Call centers jobs are probably some of the most volatile on the US job market. In a move to guarantee better job security in the state of New York, Gov. Andrew Cuomo signed a law requiring companies to report relocations and repay state grants from the past 5 years if they do relocate.
Photo by Hans Pennink, AP.
Short Summary of the New Law
Under the new piece of legislation, any employer that moves a New York call center outside the US or lowers the number of employees by over 30% must report the actions to the state. The data received will be compiled and made public every year by the Department of Labor.
An extra provision of the law requires customer service contracts for call centers within the state of New York.
If companies don’t comply, they could be forced to pay back 5 years’ worth of state grants.
Staying Ahead of a Worrying Trend
The move is clearly in response to the ever-growing trend of call centers closing down and/or moving their offices outside of the US. According to CWA, New York lost approximately 40,000 call center positions in the last 14 years.
The shifts often follow technological advancements, but also move to states where unions don’t have as much power, or countries where wages and benefits cost a lot less than in the US.
Back in March 2019, workers rallied in protest of AT&T closing a call center in Syracuse, with work shipping to another call center in Orange Park , Florida where wages are reported to be lower. This information comes courtesy of Hae-Lin Choi, a deputy political director of CWA District 1. Choi also estimated that around 260,000 people still work in New-York-based call centers.

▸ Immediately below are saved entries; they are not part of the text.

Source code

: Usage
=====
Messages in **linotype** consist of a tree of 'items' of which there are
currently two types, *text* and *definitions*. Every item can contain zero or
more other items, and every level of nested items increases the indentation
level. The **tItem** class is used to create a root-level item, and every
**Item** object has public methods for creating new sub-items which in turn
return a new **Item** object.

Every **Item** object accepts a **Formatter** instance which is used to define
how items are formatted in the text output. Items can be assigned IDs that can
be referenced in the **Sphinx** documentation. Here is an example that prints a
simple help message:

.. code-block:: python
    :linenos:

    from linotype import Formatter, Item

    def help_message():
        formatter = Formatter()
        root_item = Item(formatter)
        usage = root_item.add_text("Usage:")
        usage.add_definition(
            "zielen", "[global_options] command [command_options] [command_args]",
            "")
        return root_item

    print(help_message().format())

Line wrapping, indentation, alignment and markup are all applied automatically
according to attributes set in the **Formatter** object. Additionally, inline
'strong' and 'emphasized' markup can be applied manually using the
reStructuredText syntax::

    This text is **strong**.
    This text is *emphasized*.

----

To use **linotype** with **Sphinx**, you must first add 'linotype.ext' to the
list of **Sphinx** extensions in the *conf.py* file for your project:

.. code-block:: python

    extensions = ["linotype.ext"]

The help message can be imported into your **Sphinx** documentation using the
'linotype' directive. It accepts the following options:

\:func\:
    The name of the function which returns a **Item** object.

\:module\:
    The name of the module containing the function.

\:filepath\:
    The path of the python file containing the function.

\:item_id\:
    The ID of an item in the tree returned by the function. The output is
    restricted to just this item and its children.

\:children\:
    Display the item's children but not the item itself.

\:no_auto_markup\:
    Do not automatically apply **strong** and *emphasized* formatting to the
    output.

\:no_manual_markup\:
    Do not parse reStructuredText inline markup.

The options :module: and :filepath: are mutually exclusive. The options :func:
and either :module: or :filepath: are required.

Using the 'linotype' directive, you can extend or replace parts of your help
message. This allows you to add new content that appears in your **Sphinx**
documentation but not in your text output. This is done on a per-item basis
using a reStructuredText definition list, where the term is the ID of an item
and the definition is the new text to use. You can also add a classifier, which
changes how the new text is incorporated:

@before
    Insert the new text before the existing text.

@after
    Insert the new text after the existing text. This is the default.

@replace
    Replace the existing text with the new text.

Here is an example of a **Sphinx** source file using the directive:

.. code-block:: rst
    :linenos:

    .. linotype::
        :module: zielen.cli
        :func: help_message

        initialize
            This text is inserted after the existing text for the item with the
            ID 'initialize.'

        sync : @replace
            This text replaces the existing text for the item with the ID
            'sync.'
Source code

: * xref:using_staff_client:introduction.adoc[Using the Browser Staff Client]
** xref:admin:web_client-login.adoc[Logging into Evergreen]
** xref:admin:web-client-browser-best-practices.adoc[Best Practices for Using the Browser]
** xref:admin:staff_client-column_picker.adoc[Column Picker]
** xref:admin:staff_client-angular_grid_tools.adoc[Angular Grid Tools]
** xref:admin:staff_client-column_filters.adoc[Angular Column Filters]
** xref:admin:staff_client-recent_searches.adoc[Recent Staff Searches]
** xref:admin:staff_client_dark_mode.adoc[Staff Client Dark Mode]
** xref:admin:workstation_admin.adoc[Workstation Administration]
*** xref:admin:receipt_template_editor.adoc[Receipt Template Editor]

But It’s Not Just New York
Things are not looking better in other parts of the US.
On Wednesday, January 8 2020, Alorica reported it will close its Mendota Heights, CA call center, laying off 158 employees. The same day, Macy’s announced it would be closing its call center in Tempe, AZ, with almost 800 people being forced to either quit or switch to a different position (in a local distribution center or store).
Similar to AT&T in New York, Macy’s is also moving its call center jobs to Clearwater, Florida and Mason, Ohio. This clearly is a trend and a worrying one, however justified in some cases (like Macy’s reporting 6 consecutive years of declining sales).
So Will the New York Law Be Effective in Saving Call Center Jobs?
It certainly seems like the law will be a significant obstacle for employers thinking about moving their jobs out of the state.
As Gov. Cuomo put it:
As technology advances, more and more call centers are sending jobs overseas, leaving employees scrambling to find work to support themselves and their families […] This legislation will protect New York’s call center workers by putting in place serious financial disincentives for employers who move jobs out of New York.
For now, this seems like a step in the right direction for improving job security in New York. However, it might also be a deterrent for new contact centers opening or moving into the New York State area.